Trump just wants people to piss away their lives because he’s trying to protect Wall Street and because he believes, for some demented reason, that only a weak leader tackles a national crisis and it’s the role of a strong leader to pretend it isn’t happening.

Trump went back to the White House today, sweaty and gasping for breath, and it’s the nature of this disease that he isn’t out of crisis yet, and that he has a pretty good chance of taking long-term damage above and beyond what he’s already at risk for. Just for mindless showmanship. And he’s putting hundreds of lives at immediate risk just by wandering the White House unmasked.

How crazy is it going to get? Trump campaign aide Erin Perrine went on Fox News today to suggest that President Donald Trump is a better leader than Democratic candidate Joe Biden because he has the “firsthand experience” of being infected with COVID-19.

That’s a bit like saying you should be appointed city commissioner of public transportation because you got drunk and walked in front of a bus and got run down. Trump got stupid(er) and caught a disease he could have readily avoided. You might survive sticking your tongue in a wall socket, but boasting about it to others isn’t going to make them think you’re intelligent, or even sane.

Trump is neither intelligent nor sane. Foolhardiness isn’t a legitimate form of “first hand experience.”

Should you be afraid of COVID-19? Well, as of this evening, we have 7,679,644 cases. 215,032 of those cases resulted in death. 4,895,078 people have recovered. Now for the really alarming news: 2,569,534 have not recovered, and have spent weeks and even months fighting this disease and still are. Many of them will have compromised health going forward for the rest of their lives. Over 14,000 of them are presently in critical condition, their lives in the balance.
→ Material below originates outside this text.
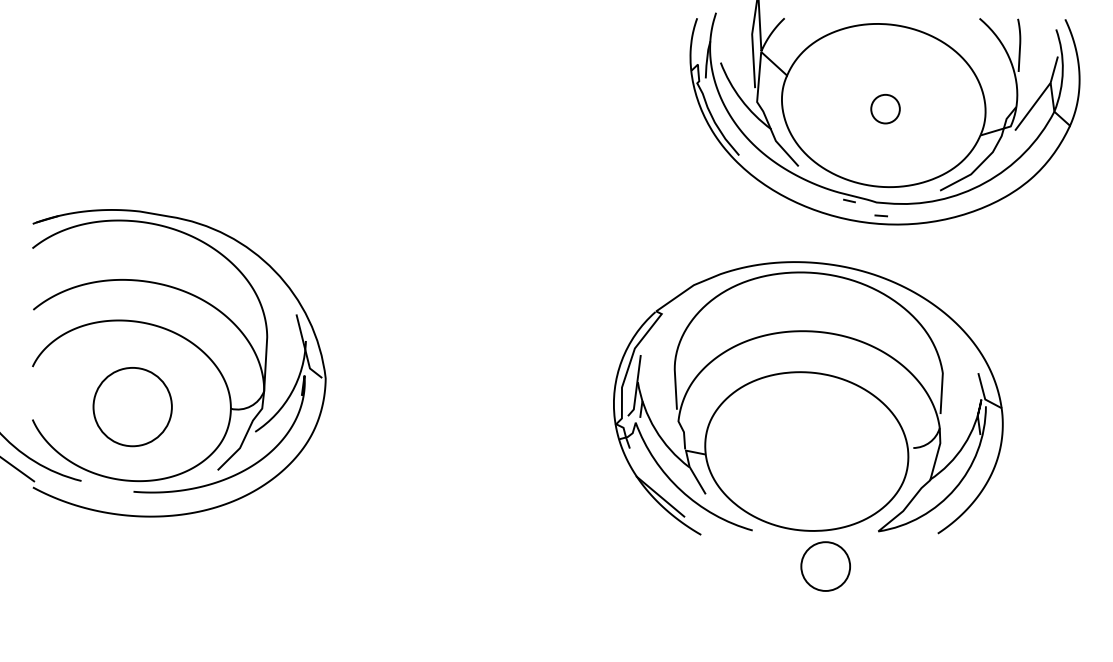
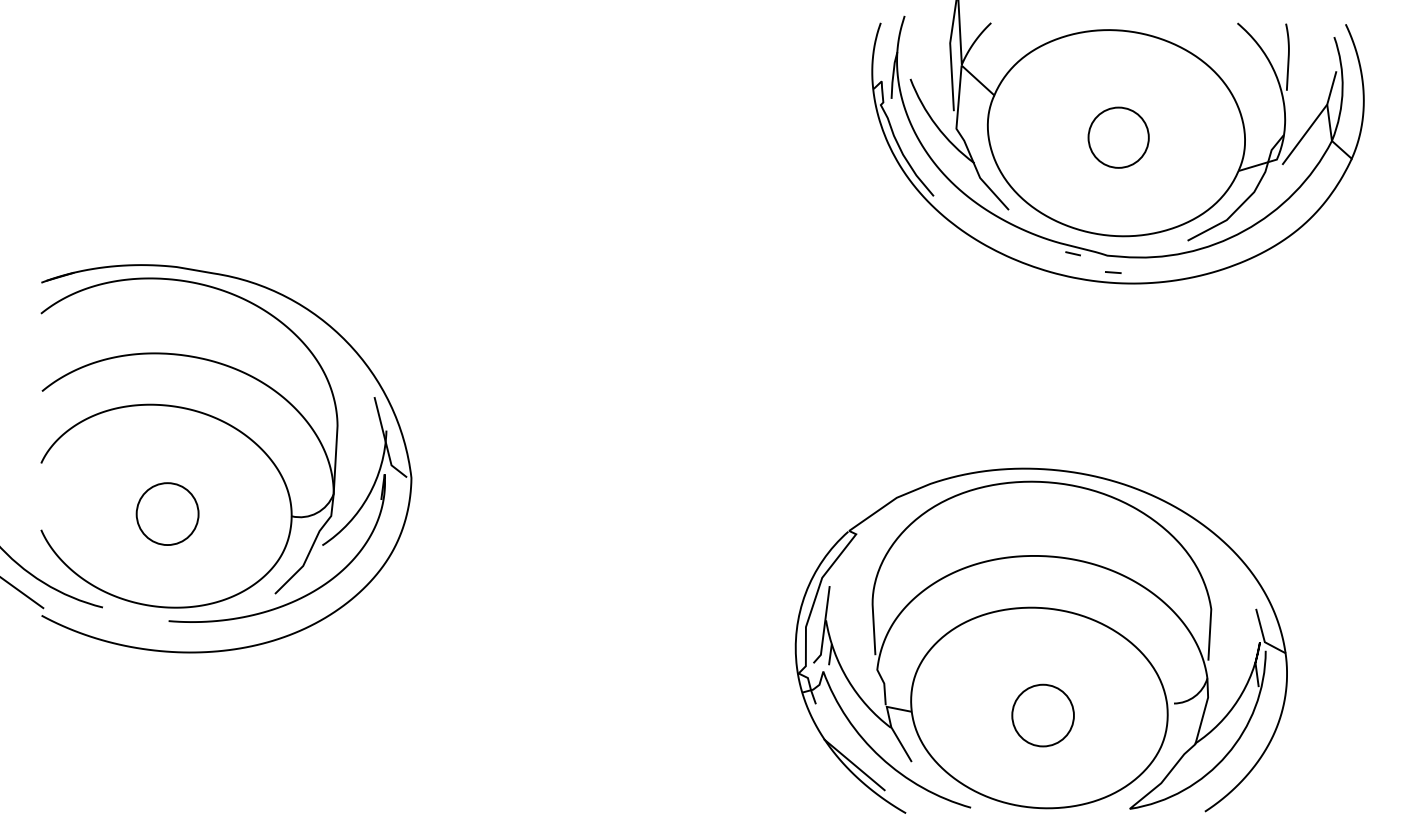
circle: (885, 109) -> (1118, 138), size x1.67
part: (808, 398) -> (1041, 640), moved
circle: (132, 406) -> (167, 513), size x0.62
They will never recover.

Donald Trump, in his psychotic need to pretend everything is OK and he is a great leader, is rolling the dice. He’s far sicker than he’s letting on, probably sicker than he’s admitting to himself. He may end up as the poster boy for the non-lethal damage this disease causes. And of course, he might drop dead at any point over the next few weeks.

Should we be afraid of COVID-19? No.

But we should treat it with respect, and not follow a fool who says for his own self-aggrandizement that there is nothing to be afraid of, masks are for weaklings, and he is the example of that. He’s lying to you right now, and he’ll keep right on lying no matter how bad it gets for him because he can’t stand to look weak or wrong.

But he is weak. He is wrong. He is the drunk who wandered out in front of a bus, and somehow survived, and wants that to be a gleaming example so you might step blindly off the curb, refusing to be cowed by buses.

That isn’t courage. That is stupidity.

Don’t be stupid. Don’t be Donald. Wear a mask. Maintain social distancing. And don’t walk out in front of buses.